İhrama giren erkek dikişli elbiseden soyunur, izar ve rida olarak iki beyaz bez giyer.

Haccın sünnetleri için deliller:

1- İfrad haccı yapmak. Yani umreden önce haccetmektir. Peygamberi­miz (s.a.v.) veda haccında bu şekilde yapmıştır. Hz. Aişe şöyle rivayet eder: "Hz. Peygamberle beraber veda haccı için çıktık. Kimisi umre için kimisi de hac için hazırlanıp yerini tuttu ve bizden bazıları da hem hac hem de umre için hazırlandı. Hz. Peygamber de hac için hazırlandı."

2- Telbiye etmek Hz. Peygamber bineği üzerinde Zulhuleyfe´ye vardı­ğında, şöyle demiştir:

"Lebheyk Allahumme lebbeyk. Leheyke la şeriyke leke lebbeyk. İnnel hanide. Wen-ni´mete leke wel mülke la şeriyke leke"
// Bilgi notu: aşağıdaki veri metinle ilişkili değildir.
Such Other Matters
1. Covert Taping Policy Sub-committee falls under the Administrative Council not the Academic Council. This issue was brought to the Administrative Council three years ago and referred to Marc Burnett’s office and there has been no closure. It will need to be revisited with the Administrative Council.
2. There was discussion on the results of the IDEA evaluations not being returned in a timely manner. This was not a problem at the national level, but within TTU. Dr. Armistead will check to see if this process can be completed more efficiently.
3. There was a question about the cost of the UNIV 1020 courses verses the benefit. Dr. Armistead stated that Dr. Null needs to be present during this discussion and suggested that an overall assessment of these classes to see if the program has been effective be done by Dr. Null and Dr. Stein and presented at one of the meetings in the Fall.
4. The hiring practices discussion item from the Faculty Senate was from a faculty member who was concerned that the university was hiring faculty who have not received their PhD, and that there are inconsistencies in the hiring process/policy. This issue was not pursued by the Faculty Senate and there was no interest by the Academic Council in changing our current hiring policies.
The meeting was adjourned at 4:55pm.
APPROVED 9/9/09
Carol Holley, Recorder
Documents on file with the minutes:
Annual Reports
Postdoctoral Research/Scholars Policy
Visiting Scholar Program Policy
Anlamı: ALLAHım! Davetine tekrar tekrar icabet ettim, tekrar davetine icabet ettim. Hamd ve nimet senindir, senin ortağın yoktur.
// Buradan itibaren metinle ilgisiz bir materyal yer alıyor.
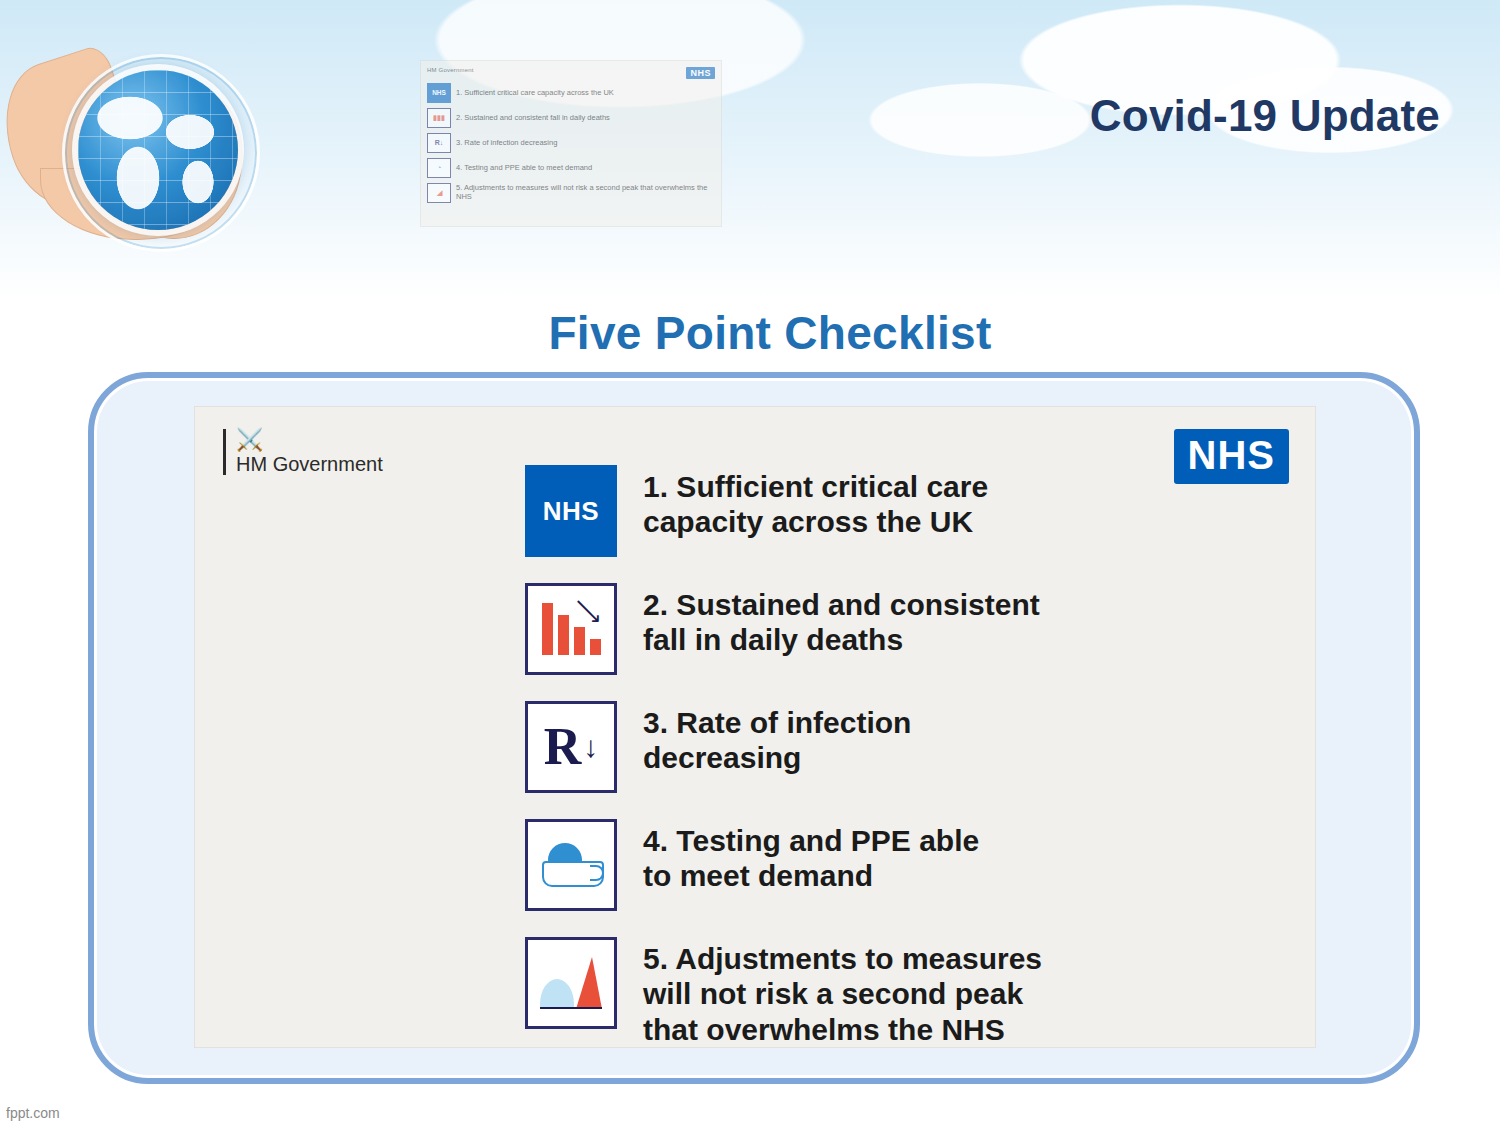HM Government
NHS
NHS 1. Sufficient critical care capacity across the UK
▮▮▮2. Sustained and consistent fall in daily deaths
R↓3. Rate of infection decreasing
◔4. Testing and PPE able to meet demand
◢5. Adjustments to measures will not risk a second peak that overwhelms the NHS
Covid-19 Update
Five Point Checklist
⚔️ HM Government
NHS
NHS
1. Sufficient critical care
capacity across the UK
⟶
2. Sustained and consistent
fall in daily deaths
R↓
3. Rate of infection
decreasing
4. Testing and PPE able
to meet demand
5. Adjustments to measures
will not risk a second peak
that overwhelms the NHS
fppt.com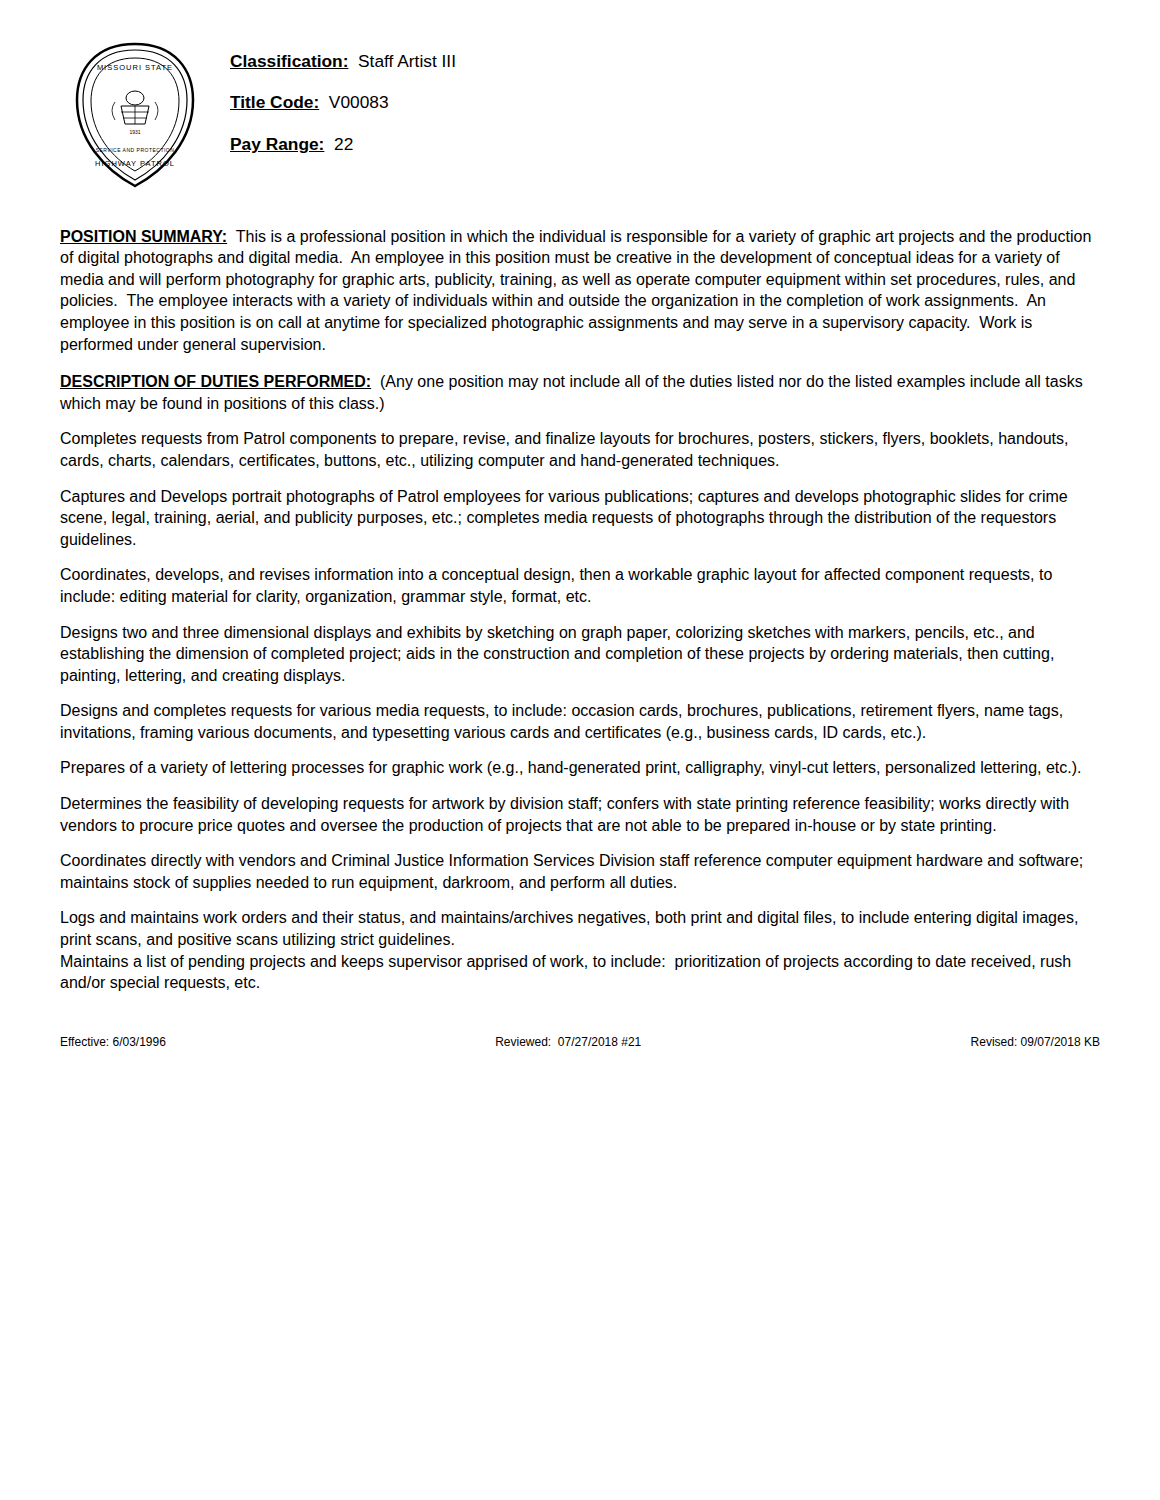MISSOURI STATE HIGHWAY PATROL SERVICE AND PROTECTION 1931
Classification: Staff Artist III
Title Code: V00083
Pay Range: 22
POSITION SUMMARY: This is a professional position in which the individual is responsible for a variety of graphic art projects and the production of digital photographs and digital media. An employee in this position must be creative in the development of conceptual ideas for a variety of media and will perform photography for graphic arts, publicity, training, as well as operate computer equipment within set procedures, rules, and policies. The employee interacts with a variety of individuals within and outside the organization in the completion of work assignments. An employee in this position is on call at anytime for specialized photographic assignments and may serve in a supervisory capacity. Work is performed under general supervision.
DESCRIPTION OF DUTIES PERFORMED: (Any one position may not include all of the duties listed nor do the listed examples include all tasks which may be found in positions of this class.)
Completes requests from Patrol components to prepare, revise, and finalize layouts for brochures, posters, stickers, flyers, booklets, handouts, cards, charts, calendars, certificates, buttons, etc., utilizing computer and hand-generated techniques.
Captures and Develops portrait photographs of Patrol employees for various publications; captures and develops photographic slides for crime scene, legal, training, aerial, and publicity purposes, etc.; completes media requests of photographs through the distribution of the requestors guidelines.
Coordinates, develops, and revises information into a conceptual design, then a workable graphic layout for affected component requests, to include: editing material for clarity, organization, grammar style, format, etc.
Designs two and three dimensional displays and exhibits by sketching on graph paper, colorizing sketches with markers, pencils, etc., and establishing the dimension of completed project; aids in the construction and completion of these projects by ordering materials, then cutting, painting, lettering, and creating displays.
Designs and completes requests for various media requests, to include: occasion cards, brochures, publications, retirement flyers, name tags, invitations, framing various documents, and typesetting various cards and certificates (e.g., business cards, ID cards, etc.).
Prepares of a variety of lettering processes for graphic work (e.g., hand-generated print, calligraphy, vinyl-cut letters, personalized lettering, etc.).
Determines the feasibility of developing requests for artwork by division staff; confers with state printing reference feasibility; works directly with vendors to procure price quotes and oversee the production of projects that are not able to be prepared in-house or by state printing.
Coordinates directly with vendors and Criminal Justice Information Services Division staff reference computer equipment hardware and software; maintains stock of supplies needed to run equipment, darkroom, and perform all duties.
Logs and maintains work orders and their status, and maintains/archives negatives, both print and digital files, to include entering digital images, print scans, and positive scans utilizing strict guidelines.
Maintains a list of pending projects and keeps supervisor apprised of work, to include: prioritization of projects according to date received, rush and/or special requests, etc.
Effective: 6/03/1996 Reviewed: 07/27/2018 #21 Revised: 09/07/2018 KB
Telbiyelerden sonra Resulullah (s.a.v.)´e salavat-ı şerife getirilir ve kişi dilediği diğer duaları yapar.

3- Kudüm Tavafı: Arafat vakfesinden önce umreye niyet eden kişinin Umre tavafı ile bu görev ifa edilmiş olur.

Hz. Aişe (r.anha) şöyle rivayet etmiştir: "Hz. Peygamber hacc için Mekke´ye girdiğinde ilk önce abdest aldı sonra Kâ´be´yi tavaf etti" [2]

4- Müzdelife´de gecelemek. Cabir bin Abdullah (r.a)´dan rivayet edi­len bir hadiste: "Hz. Peygamber Müzdelife´ye gelip orada akşam ve yatsı namazlarım kıldırdı. Daha sonra fecir doğuncaya kadar orda geceledi ve fecir namazını orda kıldı." [3]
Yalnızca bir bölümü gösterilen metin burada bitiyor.